There are several limitations to our study. Patients can obtain an MM card as early as the same day they meet with a qualifying physician, which may limit the ability to enroll participants prior to the initiation of MM treatment. Conversely, some participants in the MM group, despite expressing an intention to start treatment promptly, may experience delays in initiation due to various barriers, such as financial constraints or access issues. To address this issue, we have implemented additional compensation for participants who delay the initiation of their MM treatment to enroll in the study and begin MM treatment within 4 weeks of their baseline visit. Another potential limitation of the SMILE study is the wide variety of MM products and modes of administration available. As this is an observational study, no limitations are placed on what types of products may be used by participants. Attrition bias is a concern, as study participants who experience side effects or receive no benefits from MM treatment may withdraw from the study, which could result in a more favorable outcome toward MM improving chronic pain. To prevent this, our team emphasizes to the participants that we would like to continue monitoring their health outcomes regardless of whether they continue using MM. Our team may also waive certain data measures (eg, EMA, Fitbit) to make participation easier for individuals who are considering withdrawing from the study. Additionally, individuals with chronic pain may be experiencing pain due to undiagnosed cancer, which could result in misclassification.

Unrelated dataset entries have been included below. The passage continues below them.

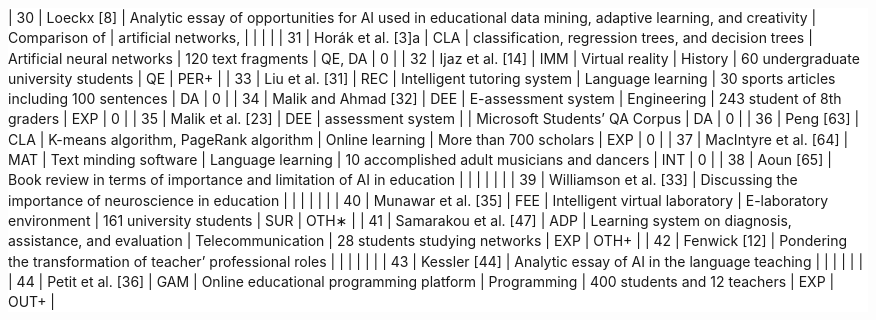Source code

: | 30 | Loeckx \[8]              | Analytic essay of opportunities for AI used in educational data mining, adaptive learning, and creativity | Comparison of                                                                        | artificial networks,        |                                                                                                            |          |        |
| 31 | Horák et al. \[3]a       | CLA                                                                                                       | classification, regression trees, and decision trees                                 | Artificial neural networks  | 120 text fragments                                                                                         | QE, DA   | 0      |
| 32 | Ijaz et al. \[14]        | IMM                                                                                                       | Virtual reality                                                                      | History                     | 60 undergraduate university students                                                                       | QE       | PER+   |
| 33 | Liu et al. \[31]         | REC                                                                                                       | Intelligent tutoring system                                                          | Language learning           | 30 sports articles including 100 sentences                                                                 | DA       | 0      |
| 34 | Malik and Ahmad \[32]    | DEE                                                                                                       | E-assessment system                                                                  | Engineering                 | 243 student of 8th graders                                                                                 | EXP      | 0      |
| 35 | Malik et al. \[23]       | DEE                                                                                                       | assessment system                                                                    |                             | Microsoft Students’ QA Corpus                                                                              | DA       | 0      |
| 36 | Peng \[63]               | CLA                                                                                                       | K-means algorithm, PageRank algorithm                                                | Online learning             | More than 700 scholars                                                                                     | EXP      | 0      |
| 37 | MacIntyre et al. \[64]   | MAT                                                                                                       | Text minding software                                                                | Language learning           | 10 accomplished adult musicians and dancers                                                                | INT      | 0      |
| 38 | Aoun \[65]               | Book review in terms of importance and limitation of AI in education                                      |                                                                                      |                             |                                                                                                            |          |        |
| 39 | Williamson et al. \[33]  | Discussing the importance of neuroscience in education                                                    |                                                                                      |                             |                                                                                                            |          |        |
| 40 | Munawar et al. \[35]     | FEE                                                                                                       | Intelligent virtual laboratory                                                       | E-laboratory environment    | 161 university students                                                                                    | SUR      | OTH∗   |
| 41 | Samarakou et al. \[47]   | ADP                                                                                                       | Learning system on diagnosis, assistance, and evaluation                             | Telecommunication           | 28 students studying networks                                                                              | EXP      | OTH+   |
| 42 | Fenwick \[12]            | Pondering the transformation of teacher’ professional roles                                               |                                                                                      |                             |                                                                                                            |          |        |
| 43 | Kessler \[44]            | Analytic essay of AI in the language teaching                                                             |                                                                                      |                             |                                                                                                            |          |        |
| 44 | Petit et al. \[36]       | GAM                                                                                                       | Online educational programming platform                                              | Programming                 | 400 students and 12 teachers                                                                               | EXP      | OUT+   |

Dissemination Plan and Future Research

Results from this study will be published in peer-reviewed research journals and presented at conferences. Authorship for all manuscripts and presentations will follow the International Committee of Medical Journal Editors recommendations. Future research will be needed to expand the literature on the use of MM in older adults with chronic pain. In addition, the use of randomized controlled trials to control for the types of MM products used by participants will be useful in the future.